JACKSONVILLE, Fla. – We’ve all notice that weather in recent years seems unprecedented in our lifetimes. That includes major hurricanes to impact Jacksonville. And you probably recall the major freeze in Texas earlier this year. Climatologists tell News4Jax they’re not surprised and say it’s evidence of a shifting climate that much of our infrastructure isn’t prepared for.
We sat down with two coastal engineering experts at the University of North Florida.
Dr. Don Resio, a professor emeritus and former director of the Taylor Engineering Research Institute, has been studying climate change “since the late 60s.”
We also spoke with Dr. Bill Dally, who’s a professor of coastal engineering at UNF, who said the February ice storm in Texas that crippled the electrical grid for days didn’t surprise him “in the least.”
The two pointed to vulnerable spots in Northeast Florida that could be affected by rising sea levels. The primary spots they mentioned were St. Johns County beaches, St. Augustine and downtown Jacksonville.
“You have what’s called a nuisance flood(ing) all the time and it’s only going to get worse,” Resio said. “The problem is we’re running out of sand. There’s not an infinite amount of sand off the coast, so we need to think beyond sand and saw what can we do to make our coast resilient.”
Dally said in the coming decades, some coastal residents could face a harsh reality if sea levels rise.
“There’s one option that we haven’t talked about and it’s an option we haven’t talked about is retreat,” Dally said.
Residents in St. Augustine Beach said that’s not something many people who live in the area would support.
“No, no -- they won’t want to at all. They want to be able to be right on the ocean, looking at the ocean,” said Pamela Kenyon, who’s lived in the town for 56 years.
Kenyon said there need to be drainage improvements.
“Oh yeah, it’s going to flood the streets. They need to reinforce the drainage out on the island. Streets.

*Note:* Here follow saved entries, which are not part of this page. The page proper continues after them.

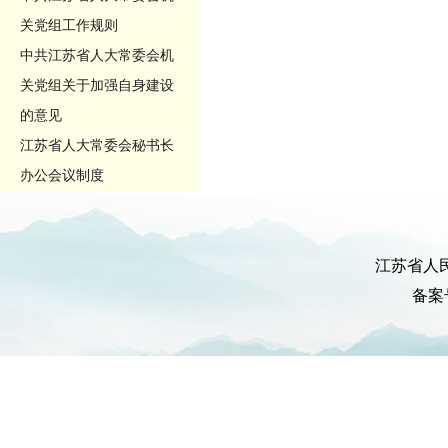
关党组工作规则
中共江苏省人大常委会机
关党组关于加强自身建设
的意见
江苏省人大常委会秘书长
办公会议制度
江苏省人
备案号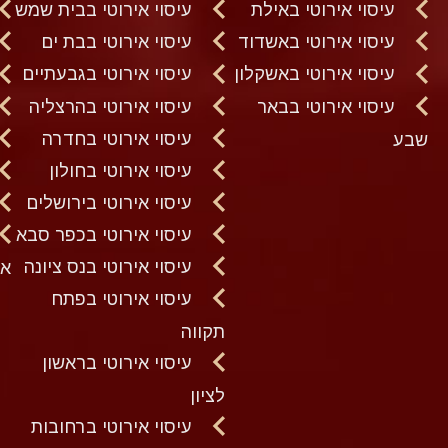
עיסוי אירוטי באילת
עיסוי אירוטי בבית שמש
עיסוי אירוטי באשדוד
עיסוי אירוטי בבת ים
עיסוי אירוטי באשקלון
עיסוי אירוטי בגבעתיים
עיסוי אירוטי בבאר
עיסוי אירוטי בהרצליה
עיסוי אירוטי בחדרה
שבע
עיסוי אירוטי בחולון
עיסוי אירוטי בירושלים
עיסוי אירוטי בכפר סבא
עיסוי אירוטי בנס ציונה
א
עיסוי אירוטי בפתח
תקווה
עיסוי אירוטי בראשון
לציון
עיסוי אירוטי ברחובות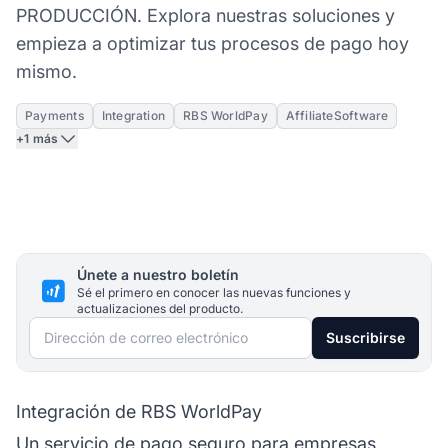
PRODUCCIÓN. Explora nuestras soluciones y
empieza a optimizar tus procesos de pago hoy
mismo.
Payments
Integration
RBS WorldPay
AffiliateSoftware
+1 más
Únete a nuestro boletín
Sé el primero en conocer las nuevas funciones y
actualizaciones del producto.
Dirección de correo electrónico
Suscribirse
Integración de RBS WorldPay
Un servicio de pago seguro para empresas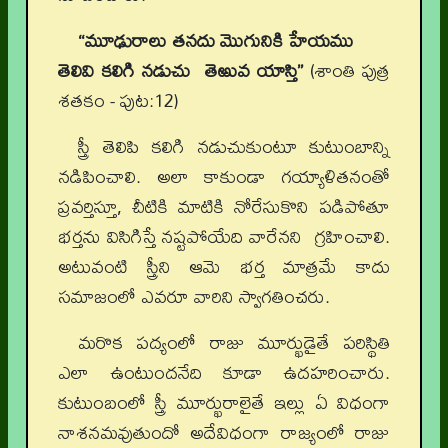
“మూఢురాలు తనదు మొగునికి హేయము
తెలివి కలిగి నడుచు తెఱువ యాస్తి”
(శాంతి పుత్ర
శతకం - పుట:12)
స్త్రీ తెలిపి కలిగి నడుచుకుంటూ కుటుంబాన్ని
నడిపించాలి. అలా కాకుండా గయ్యాళితనంతో
ప్రవర్తిస్తూ, చీటికి మాటికి నోరేసుకొని పడిపోతూ
భర్తను విసిగిస్తే నష్టపోయేది వారేనని గ్రహించాలి.
అటువంటి స్త్రీని ఆమె భర్త మాత్రమే కాదు
సమాజంలో ఎవరూ వారిని స్వాగతించరు.
మరొక పద్యంలో రాజు మూర్ఖుడైతే పరిస్థితి
ఎలా ఉంటుందనేది కూడా ఉదహరించారు.
కుటుంబంలో స్త్రీ మూర్ఖురాలైతే ఇల్లు ఏ విధంగా
నాశనమవుతుందో అదేవిధంగా రాజ్యంలో రాజు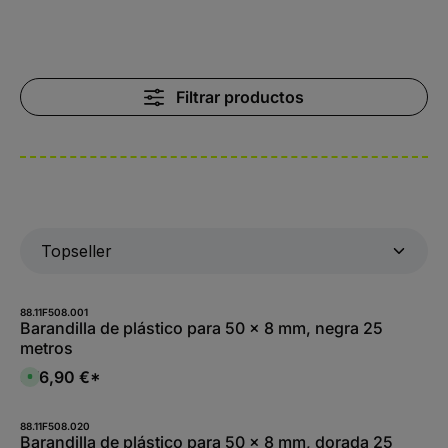
Filtrar productos
88.11F508.001
Barandilla de plástico para 50 x 8 mm, negra 25
metros
376,90 €*
D
i
s
p
o
88.11F508.020
n
Barandilla de plástico para 50 x 8 mm, dorada 25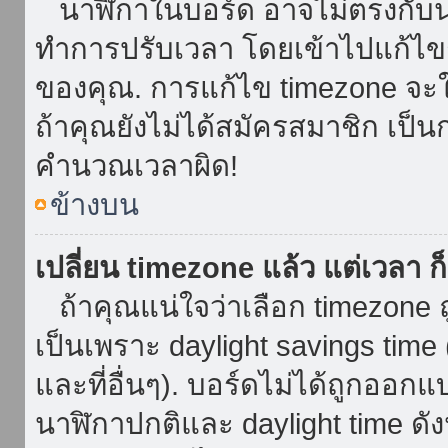
นาฬิกาในบอร์ด อาจไม่ตรงกับน
ทำการปรับเวลา โดยเข้าไปแก้ไขกา
ของคุณ. การแก้ไข timezone จะใช้ไ
ถ้าคุณยังไม่ได้สมัครสมาชิก เป็น
คำนวณเวลาผิด!
ข้างบน
เปลี่ยน timezone แล้ว แต่เวลา ก็
ถ้าคุณแน่ใจว่าเลือก timezone ถ
เป็นเพราะ daylight savings time 
และที่อื่นๆ). บอร์ดไม่ได้ถูกออก
นาฬิกาปกติและ daylight time ดั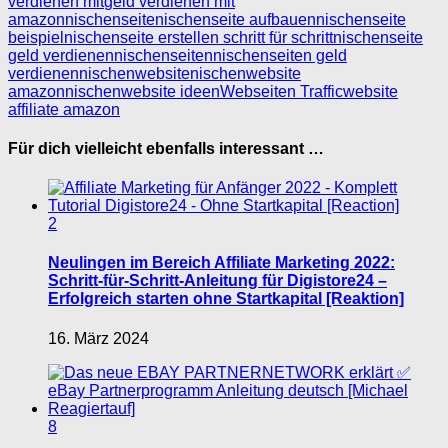
verdienen mit
geld verdienen mit
amazon
nischenseite
nischenseite aufbauen
nischenseite
beispiel
nischenseite erstellen schritt für schritt
nischenseite
geld verdienen
nischenseiten
nischenseiten geld
verdienen
nischenwebsite
nischenwebsite
amazon
nischenwebsite ideen
Webseiten Traffic
website
affiliate amazon
Für dich vielleicht ebenfalls interessant …
2
Neulingen im Bereich Affiliate Marketing 2022:
Schritt-für-Schritt-Anleitung für Digistore24 –
Erfolgreich starten ohne Startkapital [Reaktion]
16. März 2024
8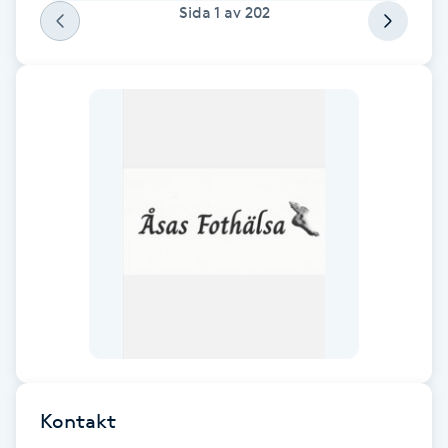
Sida
1
av
202
F
Face framing
Faceliftmassage
Fet hårbotten
Fettreducering
Fibromassage
Fillers
Fotmassage
Kontakt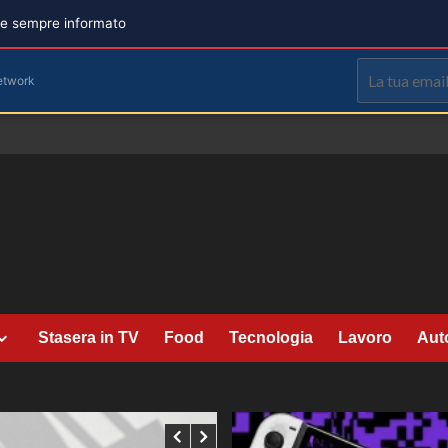
are sempre informato
etwork
Stasera in TV
Food
Tecnologia
Lavoro
Aut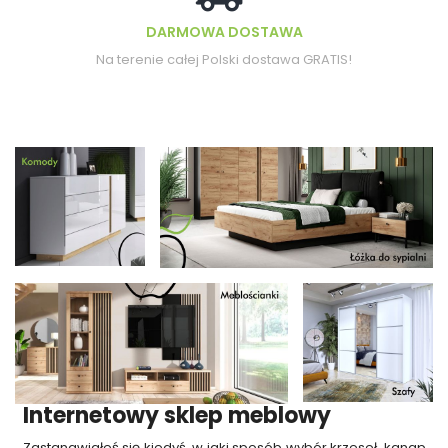
DARMOWA DOSTAWA
Na terenie całej Polski dostawa GRATIS!
Internetowy sklep meblowy
Zastanawiałeś się kiedyś, w jaki sposób wybór krzeseł, kanap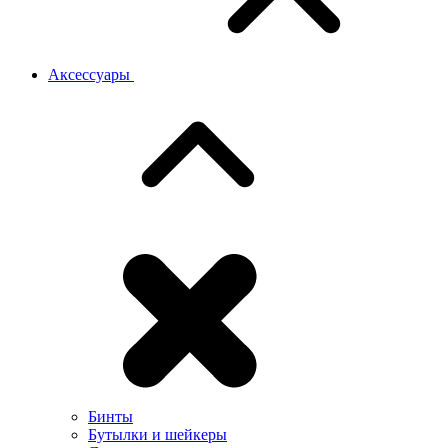
Аксессуары
Бинты
Бутылки и шейкеры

Everything. Makes a big difference.”
The two scientists said a major hotel project that goes out onto the sand has negatively impacted the flow of sand down the coast and is contributing to climate change effects.
The two also talked about flooding in downtown Jacksonville. That became most noticeable in 2017 when Hurricane Irma brought major flooding into downtown, San Marco and Riverside.
“(We’re) relying on a gravity-fed drainage system,” said Dally, who believes the floodwaters from the St. Johns River aren’t the cleanest. “The expression was like flushing a toilet.”
Dally said if the water levels continue to rise in the next two to three decades, those floods will become more severe. Especially if there are more hurricanes that hit our area.
“We can get like 2 inches of rain and this whole area will be like a puddle where the sewage is actually supposed to drain,” said San Marco resident Brittney Shears.
WATCH 2017 DOCUMENTARY: The flood and fury of Hurricane Irma
The other primary issue we looked at was the issue of power infrastructure. Texas learned this the hard way when the major ice storm knocked out power to more than 3 million Texans last winter -- one of the coldest ever.
“Tragic does not even begin to describe the devastation and suffering,” said Texas Gov. Greg Abbott at the time of the freeze.
The UNF climate experts believe the type of abnormal weather pattern like what happened in Texas could feasibly hit Florida.
“Our trees are kind of conditioned for high winds. The hurricanes that strike us regularly take down weak trees. But none of them have experienced any ice loading, which is totally different in high winds Dally said. “The power lines haven’t experienced those ice loads either.”
We took a trip to Florida Power and Light’s natural gas plant in Cape Canaveral.
“When adverse weather conditions or other things happen in the plant, we know how to react to them. We have specific procedures,” said Peter Holzapfel, regional general manager of the FPL’s facility there.
Holzapfel told News4Jax FPL’s system is set up so that if one plant goes down, they are interconnected and other plants around the state can compensate.
“Florida is a very highly regulated energy market. Unlike Texas,” said FP&L’s Bill Orlove.
But there are multiple power companies around Florida that don’t have that luxury of other plants that can take over. A 2016 annual report by the American Society of Civil Engineers gave Florida a C- for energy. Texas’ most recent grade was a B+.
The UNF scientists have said more things need to happen to secure the power grid around Florida, including more underground power lines.
“I guess it takes money and commitment to put more power lines underground,” Dally said. “I don’t think anyone has really studied the actual treefall that occurs during a hurricane.”